On 18 November 1910, Hilda Brackenbury joined Louisa Anderson, Emmeline Pankhurst, Alfred Caldecott, Hertha Ayrton, Mrs Elmy, Princess Sophia Duleep Singh, and 300 other women to petition Prime Minister Asquith for voting rights. The protest became known as Black Friday, due to the violence and sexual assault the protesters faced from the police and male bystanders.

Christabel Pankhurst decided that the WSPU needed to intensify its window-breaking campaign. On 1 March 1912, a group of suffragettes volunteered to take action in the West End of London. As The Daily Graphic reported the next day: "The West End of London last night was the scene of an unexampled outrage on the part of militant suffragists.... Bands of women paraded Regent Street, Piccadilly, the Strand, Oxford Street and Bond Street, smashing windows with stones and hammers." Hilda was arrested for breaking windows in the United Service Institution in Whitehall.

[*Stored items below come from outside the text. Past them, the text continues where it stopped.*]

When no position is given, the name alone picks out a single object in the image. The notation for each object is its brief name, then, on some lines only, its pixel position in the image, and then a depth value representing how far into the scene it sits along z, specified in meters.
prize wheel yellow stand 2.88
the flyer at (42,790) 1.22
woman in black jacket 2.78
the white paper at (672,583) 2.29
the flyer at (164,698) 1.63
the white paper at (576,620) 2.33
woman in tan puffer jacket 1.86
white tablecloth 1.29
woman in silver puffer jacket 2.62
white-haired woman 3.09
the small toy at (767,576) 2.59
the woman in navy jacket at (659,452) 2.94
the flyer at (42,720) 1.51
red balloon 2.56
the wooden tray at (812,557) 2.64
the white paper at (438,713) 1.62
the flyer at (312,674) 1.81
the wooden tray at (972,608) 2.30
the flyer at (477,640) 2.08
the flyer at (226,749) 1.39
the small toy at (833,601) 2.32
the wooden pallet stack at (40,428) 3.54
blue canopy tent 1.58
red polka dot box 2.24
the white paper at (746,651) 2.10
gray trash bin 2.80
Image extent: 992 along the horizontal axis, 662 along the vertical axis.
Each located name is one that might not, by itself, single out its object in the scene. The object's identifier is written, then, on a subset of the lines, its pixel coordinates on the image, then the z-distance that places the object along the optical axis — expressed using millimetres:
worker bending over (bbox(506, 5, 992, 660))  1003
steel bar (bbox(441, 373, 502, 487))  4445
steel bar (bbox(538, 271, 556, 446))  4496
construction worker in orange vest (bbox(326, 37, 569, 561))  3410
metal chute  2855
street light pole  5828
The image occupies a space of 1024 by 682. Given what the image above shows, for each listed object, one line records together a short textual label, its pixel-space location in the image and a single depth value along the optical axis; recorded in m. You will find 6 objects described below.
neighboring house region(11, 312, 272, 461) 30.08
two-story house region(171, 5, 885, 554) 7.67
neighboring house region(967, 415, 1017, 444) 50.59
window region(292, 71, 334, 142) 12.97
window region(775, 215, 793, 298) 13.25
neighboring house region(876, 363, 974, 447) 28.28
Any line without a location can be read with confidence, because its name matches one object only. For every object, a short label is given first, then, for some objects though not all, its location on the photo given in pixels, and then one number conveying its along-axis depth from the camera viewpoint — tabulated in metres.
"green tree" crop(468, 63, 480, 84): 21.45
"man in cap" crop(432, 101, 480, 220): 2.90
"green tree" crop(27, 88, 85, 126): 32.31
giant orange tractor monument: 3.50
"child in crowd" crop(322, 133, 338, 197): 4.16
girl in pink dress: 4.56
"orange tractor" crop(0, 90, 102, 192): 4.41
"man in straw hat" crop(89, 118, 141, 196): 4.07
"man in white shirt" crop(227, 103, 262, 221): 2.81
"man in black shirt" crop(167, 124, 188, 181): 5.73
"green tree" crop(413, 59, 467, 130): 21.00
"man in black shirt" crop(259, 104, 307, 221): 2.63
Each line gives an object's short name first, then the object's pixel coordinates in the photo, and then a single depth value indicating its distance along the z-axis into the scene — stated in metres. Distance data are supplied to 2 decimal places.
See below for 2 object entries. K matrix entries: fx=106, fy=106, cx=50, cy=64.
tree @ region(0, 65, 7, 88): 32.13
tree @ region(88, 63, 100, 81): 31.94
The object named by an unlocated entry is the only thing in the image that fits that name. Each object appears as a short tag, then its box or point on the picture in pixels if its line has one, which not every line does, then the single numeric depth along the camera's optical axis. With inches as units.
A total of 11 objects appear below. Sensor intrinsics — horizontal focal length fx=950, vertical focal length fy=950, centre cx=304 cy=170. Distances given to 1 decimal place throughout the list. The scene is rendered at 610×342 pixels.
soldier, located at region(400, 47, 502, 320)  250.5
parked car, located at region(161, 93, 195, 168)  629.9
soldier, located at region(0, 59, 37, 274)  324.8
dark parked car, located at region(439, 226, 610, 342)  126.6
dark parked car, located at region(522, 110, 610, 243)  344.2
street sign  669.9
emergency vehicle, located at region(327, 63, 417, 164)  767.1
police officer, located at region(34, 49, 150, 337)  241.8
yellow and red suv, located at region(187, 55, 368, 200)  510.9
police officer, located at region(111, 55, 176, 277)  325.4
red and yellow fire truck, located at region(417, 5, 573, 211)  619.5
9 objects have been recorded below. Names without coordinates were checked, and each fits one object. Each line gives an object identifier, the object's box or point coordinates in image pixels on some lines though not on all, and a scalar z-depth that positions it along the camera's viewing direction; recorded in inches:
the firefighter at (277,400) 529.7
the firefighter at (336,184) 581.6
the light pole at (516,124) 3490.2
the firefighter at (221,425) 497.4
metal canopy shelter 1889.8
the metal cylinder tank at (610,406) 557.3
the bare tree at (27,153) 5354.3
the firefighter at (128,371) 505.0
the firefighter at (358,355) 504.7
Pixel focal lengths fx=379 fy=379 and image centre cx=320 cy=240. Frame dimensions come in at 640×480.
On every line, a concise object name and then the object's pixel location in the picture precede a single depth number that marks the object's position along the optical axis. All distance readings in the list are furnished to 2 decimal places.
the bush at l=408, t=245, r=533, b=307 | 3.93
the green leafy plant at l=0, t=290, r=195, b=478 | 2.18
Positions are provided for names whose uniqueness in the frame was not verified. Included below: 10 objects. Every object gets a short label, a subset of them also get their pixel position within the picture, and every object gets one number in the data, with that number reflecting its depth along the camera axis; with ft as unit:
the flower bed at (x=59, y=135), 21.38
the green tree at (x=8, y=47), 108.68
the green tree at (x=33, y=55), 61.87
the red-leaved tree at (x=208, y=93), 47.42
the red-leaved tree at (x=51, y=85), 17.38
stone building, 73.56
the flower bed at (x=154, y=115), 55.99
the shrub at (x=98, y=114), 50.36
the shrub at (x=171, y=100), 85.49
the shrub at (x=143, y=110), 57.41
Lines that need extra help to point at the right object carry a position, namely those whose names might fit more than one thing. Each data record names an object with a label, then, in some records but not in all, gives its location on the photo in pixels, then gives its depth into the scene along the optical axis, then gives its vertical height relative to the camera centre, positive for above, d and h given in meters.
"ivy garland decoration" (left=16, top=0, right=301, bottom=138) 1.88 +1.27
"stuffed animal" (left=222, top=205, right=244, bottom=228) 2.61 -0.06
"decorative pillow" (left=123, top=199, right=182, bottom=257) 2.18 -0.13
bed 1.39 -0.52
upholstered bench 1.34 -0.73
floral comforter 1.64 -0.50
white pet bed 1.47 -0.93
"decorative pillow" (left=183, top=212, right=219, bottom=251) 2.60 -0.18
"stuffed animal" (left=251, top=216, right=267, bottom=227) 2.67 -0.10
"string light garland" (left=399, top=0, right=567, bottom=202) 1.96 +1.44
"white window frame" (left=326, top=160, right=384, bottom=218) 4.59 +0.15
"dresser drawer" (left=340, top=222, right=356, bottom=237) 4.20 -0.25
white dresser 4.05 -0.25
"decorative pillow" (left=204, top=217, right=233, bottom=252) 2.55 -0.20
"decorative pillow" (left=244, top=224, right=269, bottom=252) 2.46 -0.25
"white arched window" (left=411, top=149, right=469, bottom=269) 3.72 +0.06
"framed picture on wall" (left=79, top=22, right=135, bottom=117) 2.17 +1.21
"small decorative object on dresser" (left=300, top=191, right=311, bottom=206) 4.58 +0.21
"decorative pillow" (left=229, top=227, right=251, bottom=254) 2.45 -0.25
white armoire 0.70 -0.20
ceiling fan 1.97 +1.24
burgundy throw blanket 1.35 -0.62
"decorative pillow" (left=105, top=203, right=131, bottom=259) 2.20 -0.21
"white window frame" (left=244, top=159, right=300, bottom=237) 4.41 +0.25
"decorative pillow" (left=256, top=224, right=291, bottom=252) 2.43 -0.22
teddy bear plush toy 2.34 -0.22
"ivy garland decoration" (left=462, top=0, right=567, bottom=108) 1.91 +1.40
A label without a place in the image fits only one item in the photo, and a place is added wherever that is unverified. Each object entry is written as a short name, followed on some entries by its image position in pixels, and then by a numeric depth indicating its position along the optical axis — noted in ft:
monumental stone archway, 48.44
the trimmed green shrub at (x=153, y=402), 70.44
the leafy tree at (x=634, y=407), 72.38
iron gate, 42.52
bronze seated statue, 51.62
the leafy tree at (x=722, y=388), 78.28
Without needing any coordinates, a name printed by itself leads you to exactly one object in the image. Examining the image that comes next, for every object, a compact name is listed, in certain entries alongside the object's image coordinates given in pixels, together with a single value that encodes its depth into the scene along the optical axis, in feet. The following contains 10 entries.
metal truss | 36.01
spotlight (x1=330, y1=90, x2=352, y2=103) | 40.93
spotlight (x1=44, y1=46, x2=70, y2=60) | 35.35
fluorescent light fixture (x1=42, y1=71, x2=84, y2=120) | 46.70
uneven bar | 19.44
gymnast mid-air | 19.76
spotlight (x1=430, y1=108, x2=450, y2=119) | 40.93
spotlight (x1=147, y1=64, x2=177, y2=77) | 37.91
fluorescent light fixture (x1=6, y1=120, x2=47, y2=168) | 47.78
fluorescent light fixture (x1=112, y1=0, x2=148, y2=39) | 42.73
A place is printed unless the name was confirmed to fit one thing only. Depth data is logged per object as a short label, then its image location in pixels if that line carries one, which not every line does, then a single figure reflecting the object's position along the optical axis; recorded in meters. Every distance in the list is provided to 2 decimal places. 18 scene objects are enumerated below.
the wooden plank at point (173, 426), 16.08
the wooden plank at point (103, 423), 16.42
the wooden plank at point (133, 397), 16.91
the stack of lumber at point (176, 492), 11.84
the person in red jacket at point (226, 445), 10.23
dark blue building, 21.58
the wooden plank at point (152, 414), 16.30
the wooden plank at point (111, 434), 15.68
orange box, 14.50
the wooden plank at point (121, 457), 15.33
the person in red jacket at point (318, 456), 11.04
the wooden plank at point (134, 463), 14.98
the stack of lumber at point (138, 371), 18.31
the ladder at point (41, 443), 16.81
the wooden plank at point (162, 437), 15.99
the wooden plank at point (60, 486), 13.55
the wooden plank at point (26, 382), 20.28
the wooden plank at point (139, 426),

Her two daughters were also arrested. She made the point that two of her sons had been killed in India on active service whilst she had little political rights. She served eight days on remand and fourteen days in jail despite being almost 80 years old. Hilda was asked to talk at the London Pavilion upon her release in April 1912.

In 1913 the government passed the Prisoners (Temporary Discharge for Ill Health) Act which gave the authorities the power to release hunger-striking suffragettes and then rearrest them when they had recovered. It was known as the "Cat and Mouse Act" because cats are known for playing with mice before they kill them. Hilda's home at 2 Campden Hill Square was used as a convalescent home for recovering hunger strikers and was nicknamed "Mouse Castle".

In June 1914 Hilda wrote a letter to The Times about women's suffrage titled 'The women have died, but that did not stop militancy'. She named women who had died for the cause and those 'partially dead in body though not in spirit.' She claimed that thousands other women were left and ready to demolish 'pictures, churches, houses ...' while 'policemen cannot be everywhere.', and when the men were ready to protect their property, they would 'Let the women die by all means, but to save our young men from such a terrible sacrifice let justice be done, and give women the vote!'.